Cette matière dense a nourri le deuxième et dernier roman de Yasmina Gharbi-Mechakra, « Sonia, le calvaire au féminin », paru aux éditions Médias-Plus, à Constantine, en 2017. La romancière y raconte le quotidien d’une femme battue. Emprisonnée presque dans la maison de la belle-famille, Sonia subissait les coups et les humiliations de son époux chaque jour sans pouvoir se défendre, sans être défendue et sans possibilité de se plaindre. Sonia a été abandonnée à son triste sort par son père alors qu’elle souffrait de la disparition de sa mère. Elle tentait de résister en sauvegardant ce qui lui restait d’humanité et de force dans un univers clos, froid et repoussant. « Je n’en pouvais plus de douleur. Tout mon corps brûlait, particulièrement la paupière, la lèvre et les bras qui avaient accumulé le plus de coups. Je n’ai pas eu la force d’ouvrir la fenêtre pour appeler au secours, mon œil enflait et se fermait. Là où je me touchais, je découvrais de la chaire vive. Je ne pus ni crier ni me mettre debout. Je songeais que j’allais mourir. Moi qui ai souvent songé à abréger mes souffrances et ma vie, je fus prise d’une peur panique, ma gorge se dessécha subitement, des frissons me parcoururent le dos et je m’aperçus que j’avais mouillé la place où j’étais tombée ainsi que mes vêtements. (…) Nuit blanche et pénible. Tout mon corps me faisait mal. Aucune partie n’en avait été épargnée par les coups. Je tentais d’essuyer le sang qui coulait de mes narines, mais mes bras ne me permettaient pas de porter les mains à la figure tant ils me faisaient mal. Ils avaient accusé les coups parce que je m’en servais pour protéger mon visage. Le sang se coagulait et engluait mes doigts. Je tamponnais difficilement ma lèvre fendue avec la manche de ma chemise de nuit. Je souffrais… », témoigne dans sa solitude Sonia.
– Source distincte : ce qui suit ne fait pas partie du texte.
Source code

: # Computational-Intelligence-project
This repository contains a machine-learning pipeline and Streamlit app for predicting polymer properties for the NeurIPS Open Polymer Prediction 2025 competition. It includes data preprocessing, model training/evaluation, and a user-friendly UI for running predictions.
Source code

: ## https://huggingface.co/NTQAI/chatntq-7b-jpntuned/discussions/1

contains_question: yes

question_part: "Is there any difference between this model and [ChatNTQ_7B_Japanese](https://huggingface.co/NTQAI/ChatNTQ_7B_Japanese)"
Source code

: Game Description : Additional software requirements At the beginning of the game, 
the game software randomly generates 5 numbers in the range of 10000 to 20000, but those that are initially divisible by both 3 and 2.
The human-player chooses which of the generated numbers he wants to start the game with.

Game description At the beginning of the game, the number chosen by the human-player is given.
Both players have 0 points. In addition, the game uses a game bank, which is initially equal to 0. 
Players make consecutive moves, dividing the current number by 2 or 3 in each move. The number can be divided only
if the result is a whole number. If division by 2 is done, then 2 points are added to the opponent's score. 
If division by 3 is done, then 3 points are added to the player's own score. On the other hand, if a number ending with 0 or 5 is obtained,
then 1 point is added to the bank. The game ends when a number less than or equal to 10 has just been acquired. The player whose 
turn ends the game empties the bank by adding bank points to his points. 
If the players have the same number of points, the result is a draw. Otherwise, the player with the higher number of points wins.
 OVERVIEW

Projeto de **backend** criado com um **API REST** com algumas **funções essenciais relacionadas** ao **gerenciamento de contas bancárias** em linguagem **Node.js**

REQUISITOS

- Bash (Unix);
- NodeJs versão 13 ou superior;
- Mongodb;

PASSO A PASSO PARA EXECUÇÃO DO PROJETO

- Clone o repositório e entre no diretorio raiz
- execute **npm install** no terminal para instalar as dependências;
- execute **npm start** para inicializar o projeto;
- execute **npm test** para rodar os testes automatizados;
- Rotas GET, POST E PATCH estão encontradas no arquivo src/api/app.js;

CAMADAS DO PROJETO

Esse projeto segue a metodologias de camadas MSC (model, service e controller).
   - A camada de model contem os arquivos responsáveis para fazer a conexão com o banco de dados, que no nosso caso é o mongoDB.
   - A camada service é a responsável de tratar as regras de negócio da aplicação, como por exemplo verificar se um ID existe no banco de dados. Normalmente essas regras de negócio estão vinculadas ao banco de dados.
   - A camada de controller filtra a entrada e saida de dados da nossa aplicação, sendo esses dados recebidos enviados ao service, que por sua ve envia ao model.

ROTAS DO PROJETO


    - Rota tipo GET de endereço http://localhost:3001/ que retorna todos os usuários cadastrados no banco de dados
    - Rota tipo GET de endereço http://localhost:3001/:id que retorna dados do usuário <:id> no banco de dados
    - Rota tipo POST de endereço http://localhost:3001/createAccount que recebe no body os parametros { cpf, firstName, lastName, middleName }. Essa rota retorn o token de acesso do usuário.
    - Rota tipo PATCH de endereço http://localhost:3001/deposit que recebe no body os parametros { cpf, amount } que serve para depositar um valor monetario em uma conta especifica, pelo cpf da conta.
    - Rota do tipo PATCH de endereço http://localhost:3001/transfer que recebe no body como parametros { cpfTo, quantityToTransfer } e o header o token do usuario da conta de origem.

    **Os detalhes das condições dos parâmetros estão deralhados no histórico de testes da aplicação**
« Se battre pour garder sa dignité »
L’œuvre est certes fictionnelle mais la réalité est plus dramatique, plus pénible. Le sujet des femmes battues reste toujours entouré de tabous, malgré tous les efforts du mouvement associatif : les épouses violentées ne se plaignent pas de peur de représailles et les familles étouffent les violences internes pour éviter « le scandale ». Sans être féministe, « Sonia, le calvaire au féminin » est un roman précieux pour rappeler le malheur des milliers de femmes qui souffrent en silence et qui ne trouvent pas d’issus à leur drame. « Sonia, ce sont toutes ces femmes qui souffrent, mais je ne voulais pas confiner la femme victime dans son rôle pleurant son sort, et l’acceptant comme fatalité. Je souhaitais la montrer dans un rôle plus positif où elle garde l’estime de soi. J’aimerai ainsi voir cette femme se battre pour garder sa dignité et donner du sens à sa vie. C’est un combat contre les personnes, mais aussi contre les mentalités », a expliqué la romancière lors d’un débat à l’université Mentouri de Constantine. « En fait, la violence est partout, dans la rue, les hommes sont violents entre eux, violents envers les femmes, les femmes sont violentes entre elles, sont violentes avec les enfants…Les femmes, les personnes âgées et les enfants sont dans les anneaux faibles de la chaîne. Je ne veux pas que les gens restent dans la posture de victimes. Je veux que les gens s’indignent », a-t-elle dit lors d’une brève interview. Elle a souhaité que les jeunes, ceux formés à l’université notamment, répandent la culture de la non violence dans la société.